Photoshop Begone
If you’re like me, you may use a legal version of Photoshop at work. My experience with Photoshop (on Windows) has been quite good over the years and once you are familiar with a professional tool like that, you don’t want to settle for anything less when you have some small project of your own to do at home. You may have been lucky enough to be in a position to bring a copy of this image processing powerhouse home, but if not, Photoshop may be a $700 outlay you may not be able to justify. Well, fear not! There is a viable (and legally free) alternative.
Nothing is ever really free, and this is no exception. You’ll pay with time spent figuring out how to get the “free” program installed, and then you’ll pay again in time learning how to use it. As a linux user for many years, I played around with The Gimp on and off. I was never in a position to completely abandon my Windows environment (dual booting was always an option), so I never really gave The Gimp too much of a real try out. When it was time top replace the old Win/tel machine, I opted for an Apple iBook which pretty much put the kabosh on any option for bringing home software from work. I was lucky and found some kind soul who “lent” me a copy o f Photoshop 5 for OS 9, but frankly working in OS 9 was about as painful to me as learning the Gimp would have been, and it took forever to load. I was hoping to find something that was like Photoshop that either ran natively in OS X or in X11 (X Windows) which loads a lot faster than OS 9.

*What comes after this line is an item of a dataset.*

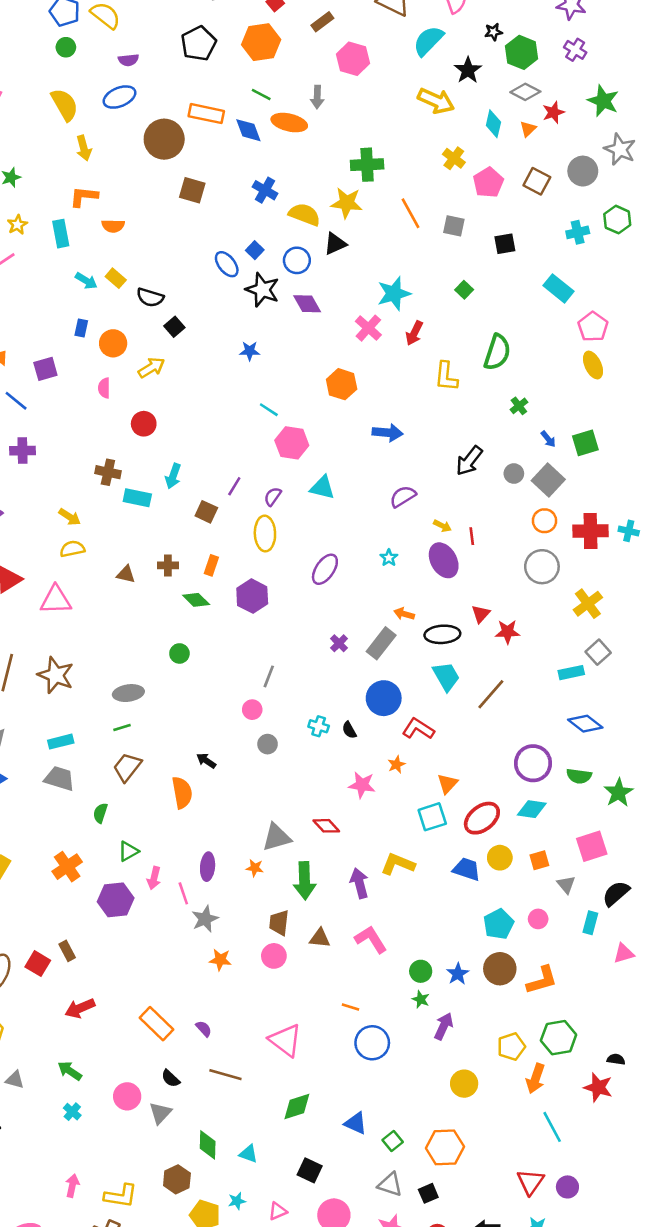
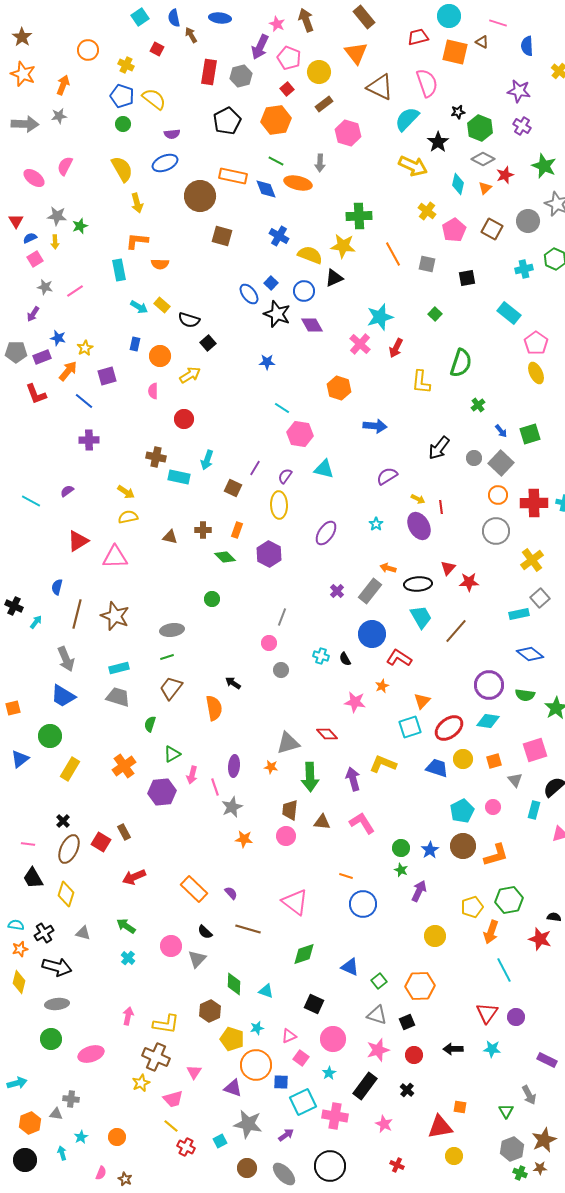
yellow star: (17, 225) -> (85, 348), moved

I wanted to use Fink to install a Gimp package but I was stymied when my first attempts failed due to some sort of error in the configure file. I’ll admit I didn’t spend a lot of time trying to get it to work, but after 2 hours of downloading and compiling and watching the arcane code speed by in Fink’s tiny window, I was eager to find something easier. MacGimp looked promising, but I didn’t like the fact that if I installed it, I might have problems later on if I installed any X11 programs using Fink as some usenet posts suggested. I found lots of useful utilities that did work using Fink including the netpbm packages, but I almost gave up on getting the Gimp to compile. I eventually succeeded by choosing “selfupdate” in Fink Commander when I saw a newer version (1.2.5-1) of the Gimp take the place of the earlier version (1.2.4-11) in the data table and I realized maybe the bug had been fixed. It worked! Although The Gimp doesn’t run natively in OS X either, its far faster to load X11 and choose gimp than to wait for OS 9 to load, wait for Photoshop 5 (what a slow pig) and deal with that older Mac OS’s idiosyncracies.

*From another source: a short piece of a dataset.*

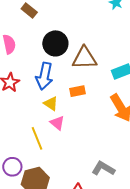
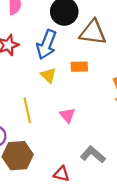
pink triangle: (57, 123) -> (67, 115), moved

You can get a copy of the Gimp for Windows but I’ll admit I have not tried it. Although we still have a PC in the house, its in Linux when I’m around anyway.

Comment posted on 2-23-2004
I have GIMP installed on my iBook via Fink. I have played with it just a little bit. Is it really anything like Photoshop? I seem to remember trying to use it a few years back and I think I found it quite limiting. Is there a new version that has a lot of features?
Comment posted on 2-23-2004
I\’ve been using Photoshop at work daily since version 3.0 (now they\’re at 7)
and its awesome. The slickest, most powerful professional digital imaging
program you could want to own. However, I don\’t own it since it costs $700
and I just can\’t justify that. The Gimp has matured and is now a VERY good
imitation of Photoshop. It suffers from the bare bones X windows clunkiness
and lack of integration with the OS which can be expected from a 20 year
old interface I guess but once you get past those issues, yes. you can use it
to create very complex layered graphics and most of the ways you get
things done are quite similar to the way you do them in Photoshop. I have
Photoshop 5 on the iBook, but its an OS 9 version and as I say above, it
takes so damn long to load, I use the Gimp now all the time.